Maliye Bakanlığı'nın deprem sonrasında uygulamaya koymaya hazırlandığı tedbirlerin vergi gelirlerine katkısı ne olur?
- Deprem çok yaygın bir felaket oldu. Savaş olsaydı da bundan daha fazla tahribat göremezdik. Bu yüzden savaştaymışız gibi tedbir alınması gerekiyor. Bu kadar büyük hasarın devlet geliriyle karşılanmasına imkan yok. Bunun için ek vergiler gerekiyor. Çünkü felaketin ekonomik boyutu çok büyük. Bunun kamunun şu andaki geliri ve bağışlarla karşılanabilmesi mümkün görünmüyor. Yapılması düşünülen tedbirlerin başında yıllık geliri 15 milyar lirayı aşan ücretlilerden ek vergi alınması geliyor. Bu gelire sahip olanların oranı genel içinde yüzde 10-15'i geçmez. Bu yüzden asgari ücret hariç bütün çalışanlardan ek vergi alınmalı. Gelir ve Kurumlar Vergisi oranları ile damga vergisinden taşıt vergisine kadar bütün vergiler artırılacak. Vergi artışları yapılırken bölgedeki işletmelerin büyük zarar gördüğü unutulmamalı. Çünkü deprem bölgesinden bugüne kadar alınan bütün vergiler silinecek.
ERNST & YOUNG, Denver Yeminli Mali Müşavirlik ortağı Dr. Mehmet Şafak, ‘‘Deprem bölgesindeki varlığının üçte birini kaybeden mükellefler, o yıla ait gelir veya kurumlar vergisi borcunun silinmesini isteyebilir’’ dedi.
DR.MEHMET ŞAFAK
Ernst & Young, Denver Yeminli Mali Müşavirlik sorumlu ortağı ve Vergi Hizmetleri Bölüm Başkanı Dr. Mehmet Şafak, 1950 İçel doğumlu.
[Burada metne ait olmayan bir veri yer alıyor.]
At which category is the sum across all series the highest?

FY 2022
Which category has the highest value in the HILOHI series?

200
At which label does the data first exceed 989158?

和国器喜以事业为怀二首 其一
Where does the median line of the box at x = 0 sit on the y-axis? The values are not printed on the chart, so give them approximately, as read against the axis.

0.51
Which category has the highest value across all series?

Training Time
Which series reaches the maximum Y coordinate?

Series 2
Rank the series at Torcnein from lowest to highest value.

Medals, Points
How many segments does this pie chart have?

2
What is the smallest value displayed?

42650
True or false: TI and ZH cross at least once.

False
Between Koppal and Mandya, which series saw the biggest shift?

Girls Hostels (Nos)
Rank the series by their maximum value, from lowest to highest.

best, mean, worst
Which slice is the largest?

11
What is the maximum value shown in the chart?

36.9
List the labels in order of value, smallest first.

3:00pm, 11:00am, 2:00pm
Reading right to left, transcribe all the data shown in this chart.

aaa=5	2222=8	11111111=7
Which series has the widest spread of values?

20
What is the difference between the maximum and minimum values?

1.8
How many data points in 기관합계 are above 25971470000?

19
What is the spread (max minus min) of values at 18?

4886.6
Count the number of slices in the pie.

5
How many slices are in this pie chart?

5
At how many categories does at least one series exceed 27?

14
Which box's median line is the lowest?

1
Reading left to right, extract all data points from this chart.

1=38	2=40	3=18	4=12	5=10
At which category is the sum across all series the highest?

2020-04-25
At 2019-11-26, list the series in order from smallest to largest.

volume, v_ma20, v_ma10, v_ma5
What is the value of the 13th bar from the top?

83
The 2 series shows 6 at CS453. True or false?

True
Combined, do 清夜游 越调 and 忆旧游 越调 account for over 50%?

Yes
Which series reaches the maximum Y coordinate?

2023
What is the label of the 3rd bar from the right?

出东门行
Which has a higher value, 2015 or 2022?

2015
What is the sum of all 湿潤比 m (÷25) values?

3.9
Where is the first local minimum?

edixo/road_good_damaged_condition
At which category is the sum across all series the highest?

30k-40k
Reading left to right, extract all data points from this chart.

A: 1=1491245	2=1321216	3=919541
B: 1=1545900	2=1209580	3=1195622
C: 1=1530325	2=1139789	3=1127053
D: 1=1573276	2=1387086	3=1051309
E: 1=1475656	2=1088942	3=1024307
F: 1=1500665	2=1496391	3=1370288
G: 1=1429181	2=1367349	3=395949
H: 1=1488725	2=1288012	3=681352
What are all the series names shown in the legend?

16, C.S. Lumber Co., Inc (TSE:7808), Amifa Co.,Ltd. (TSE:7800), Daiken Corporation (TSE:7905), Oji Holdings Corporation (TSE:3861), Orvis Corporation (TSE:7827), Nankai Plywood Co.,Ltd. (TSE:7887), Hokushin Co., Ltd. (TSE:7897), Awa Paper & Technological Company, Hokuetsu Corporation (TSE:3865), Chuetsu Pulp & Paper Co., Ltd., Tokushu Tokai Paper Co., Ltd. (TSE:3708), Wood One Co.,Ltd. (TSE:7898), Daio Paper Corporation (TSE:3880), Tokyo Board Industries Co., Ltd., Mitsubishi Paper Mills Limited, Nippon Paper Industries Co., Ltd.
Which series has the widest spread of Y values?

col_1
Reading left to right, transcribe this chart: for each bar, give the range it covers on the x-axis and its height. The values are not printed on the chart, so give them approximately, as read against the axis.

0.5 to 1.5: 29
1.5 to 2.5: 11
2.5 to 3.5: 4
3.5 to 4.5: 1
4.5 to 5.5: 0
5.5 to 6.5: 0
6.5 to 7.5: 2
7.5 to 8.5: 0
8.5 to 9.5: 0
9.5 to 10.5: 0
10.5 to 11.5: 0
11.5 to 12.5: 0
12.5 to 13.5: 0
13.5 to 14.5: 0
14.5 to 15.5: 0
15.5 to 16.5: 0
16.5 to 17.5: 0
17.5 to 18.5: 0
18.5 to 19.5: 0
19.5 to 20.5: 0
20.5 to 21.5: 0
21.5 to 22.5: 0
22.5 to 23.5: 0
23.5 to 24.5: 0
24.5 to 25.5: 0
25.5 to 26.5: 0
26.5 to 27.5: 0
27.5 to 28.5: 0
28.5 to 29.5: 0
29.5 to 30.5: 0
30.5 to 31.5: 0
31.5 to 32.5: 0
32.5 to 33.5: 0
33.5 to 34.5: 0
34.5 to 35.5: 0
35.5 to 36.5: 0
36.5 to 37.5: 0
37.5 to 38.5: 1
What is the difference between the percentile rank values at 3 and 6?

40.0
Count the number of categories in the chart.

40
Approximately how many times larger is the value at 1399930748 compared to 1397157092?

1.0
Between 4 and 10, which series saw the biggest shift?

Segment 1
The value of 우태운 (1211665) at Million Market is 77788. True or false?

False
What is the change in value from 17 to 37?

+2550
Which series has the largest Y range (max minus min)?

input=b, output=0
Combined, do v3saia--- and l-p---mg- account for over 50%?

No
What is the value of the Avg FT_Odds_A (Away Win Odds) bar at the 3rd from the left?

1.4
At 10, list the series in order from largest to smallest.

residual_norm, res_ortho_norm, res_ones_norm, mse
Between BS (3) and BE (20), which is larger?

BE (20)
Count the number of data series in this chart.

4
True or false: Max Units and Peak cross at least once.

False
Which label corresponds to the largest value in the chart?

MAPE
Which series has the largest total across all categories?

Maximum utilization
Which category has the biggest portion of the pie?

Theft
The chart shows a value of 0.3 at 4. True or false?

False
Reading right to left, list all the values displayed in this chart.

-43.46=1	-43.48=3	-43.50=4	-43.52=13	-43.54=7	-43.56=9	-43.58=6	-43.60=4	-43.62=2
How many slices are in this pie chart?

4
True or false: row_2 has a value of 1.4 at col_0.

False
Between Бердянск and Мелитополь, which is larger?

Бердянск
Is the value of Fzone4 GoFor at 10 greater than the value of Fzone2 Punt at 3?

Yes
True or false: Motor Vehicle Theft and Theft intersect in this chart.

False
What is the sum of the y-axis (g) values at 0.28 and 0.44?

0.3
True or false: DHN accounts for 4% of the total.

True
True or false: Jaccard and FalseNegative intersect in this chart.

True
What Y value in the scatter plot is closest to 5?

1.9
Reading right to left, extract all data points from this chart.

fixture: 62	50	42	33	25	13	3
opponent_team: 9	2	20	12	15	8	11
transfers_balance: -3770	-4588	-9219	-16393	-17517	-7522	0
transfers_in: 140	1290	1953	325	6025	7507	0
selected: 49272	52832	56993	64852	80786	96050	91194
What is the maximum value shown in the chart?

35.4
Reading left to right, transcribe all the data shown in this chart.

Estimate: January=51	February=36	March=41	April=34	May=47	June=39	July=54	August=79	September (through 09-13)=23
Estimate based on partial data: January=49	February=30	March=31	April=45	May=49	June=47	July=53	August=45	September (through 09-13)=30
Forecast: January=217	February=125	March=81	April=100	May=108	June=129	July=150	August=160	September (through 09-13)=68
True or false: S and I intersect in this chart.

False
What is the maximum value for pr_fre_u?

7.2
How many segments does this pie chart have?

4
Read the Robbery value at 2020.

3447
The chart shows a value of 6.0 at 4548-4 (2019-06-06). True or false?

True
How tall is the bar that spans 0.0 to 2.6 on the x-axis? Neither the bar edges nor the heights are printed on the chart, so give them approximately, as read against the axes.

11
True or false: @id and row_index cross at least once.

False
Ankara Üniversitesi Siyasal Bilgiler Fakültesi İktisat ve Maliye Bölümü mezunu. İktisat doktorasını İstanbul Üniversitesi İktisat Fakültesi'nde yaptı. 1975 yılında hesap uzmanı olan Şafak, Fransa'da bir yıl KDV üzerinde çalıştı. 1984 yılında Bütçe ve Mali Kontrol Genel Müdürlüğü Daire Başkanı ve Hesap Uzmanları Kurulu'nda Baş Hesap Uzmanı oldu. 23 yıl kamuda hizmet veren Dr. Şafak, Ernst & Young'a 1995 yılında vergi bölümünde sorumlu ortak olarak katıldı.